Cloud Communications is still a relatively young idea.
Twilio’s position at the center of integrating communications tools into consumer-facing apps will drive 50% organic sales growth in 2019.
The move to cloud and enterprises adopting digital communications technology is still in the early stages: over the last few years we’ve seen restaurants interact with customers to alert them that their table is ready, hotels interacting with customers to ask about their stay, etc.
The best communication SaaS companies use Twilio: Attentive, which just raised $70m from Sequoia now works with over 750 leading businesses such as Coach, Urban Outfitters, CB2, PacSun, Lulus, Party City, and Jack in the Box—growing its client list 347% in just one year.
6. Dollar-based net expansion rate remains strong and reflects continued revenue growth
DBNE still remains among best in-class (Twilio’s Net Dollar Retention Rate is #8 among top 10 SaaS).
Twilio is conscious of not being able to maintain net expansion rate, and is conservatively predicting mid-to-high teens in January because of tough comparison of lapping SendGrid.
Competitors
Developers and enterprises alike love Twilio because of its easy-to-use UI/UX, and willingly pay their higher fees. Twilio’s pay-per-use business model allows them to capture increased revenue on the growth of their customers, and they’ve already penetrated many of the large unicorns like Uber and Airbnb and have successfully been hunting for other smaller companies such as Attentive to continue growth. Businesses will continue to want to communicate with their customers over various mediums: text, call, email, etc. and Twilio’s all-encompassing suite of products is the only service in the cloud communications space. No competitor competes across all product offerings.
Valuation
Since Twilio is still a growth SaaS company, it’ll likely get valued on a Next-Twelve-Month ARR multiple until it reaches maturity. Here, we attempt to match implied EV/Revenue multiples with a reasonable implied FCF multiple at maturity (2024). Given the multiple is currently depressed due to the coronavirus, and although management conservatively states revenues will grow 30-31% in 2020, we model revenues in 2020 using an average customer growth rate of 4.1% (qoq), with an average revenue per new customer of 1.9K, and net retention rate to remain around 120-124%. Using a forward revenue of NTM revenues, we believe Twilio is primed to grow at above 15.2% IRR over the next four years. We believe that at maturity, a 30x FCF multiple and an implied EV/Revenue multiple of 8x is reasonable, given 21.5% FCF margins.
My predictions for Twilio in 2020:
- Twilio will make an acquisition of a fast-growing startup in a segment of the cloud communications space where they currently do not operate
Twilio is currently holding an abnormal amount of cash and cash equivalents after issuing a 550M convertible bond in Q2 2019, despite previously having a healthy cash position.

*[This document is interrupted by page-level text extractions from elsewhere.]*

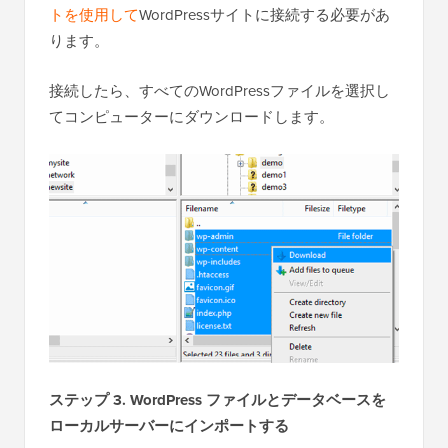
トを使用して
WordPressサイトに接続する必要があ
ります。
接続したら、すべてのWordPressファイルを選択し
てコンピューターにダウンロードします。
ステップ 3. WordPress ファイルとデータベースを
ローカルサーバーにインポートする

Next avenue would be acquiring a developer-focused startup on a branch of cloud communications they do not currently compete in (Authy, Two-factor authentication in 2014; SendGrid, emails in 2019)
2. The 2020 Presidential election will prove to be a major catalyst for one-time revenues of Twilio’s service causing management to increase guidance
3. Twilio will expand into the RCS (Rich Communications Service) space:
Twilio has introduced support for RCS (same API, drag-and-drop features) to capitalize on an innovative mode of business-consumer communication.
RCS has existed since 2007, similar to iMessage or Whatsapp; it allows for a richer texting experience, with efficient group chats, embedded hd images, read receipts, etc.
Oct. 2019 Google took over efforts to integrate RCS fully in the US using CCMI with the backing of all four major network providers (ATT, Verizon, Sprint, T-Mobile). Despite RCS’s existence and its failure to reach the critical threshold for widespread adoption, Google will be the one to get this done.
Disclaimer: The author owns stock directly in TWLO. Public Comps (SaaSy Metrics LLC) provides financial and industry information and analysis regarding public software companies as part of our weekly dashboard, our blog, and emails. Such information is for general informational purposes only and should not be construed as investment advice or other professional advice.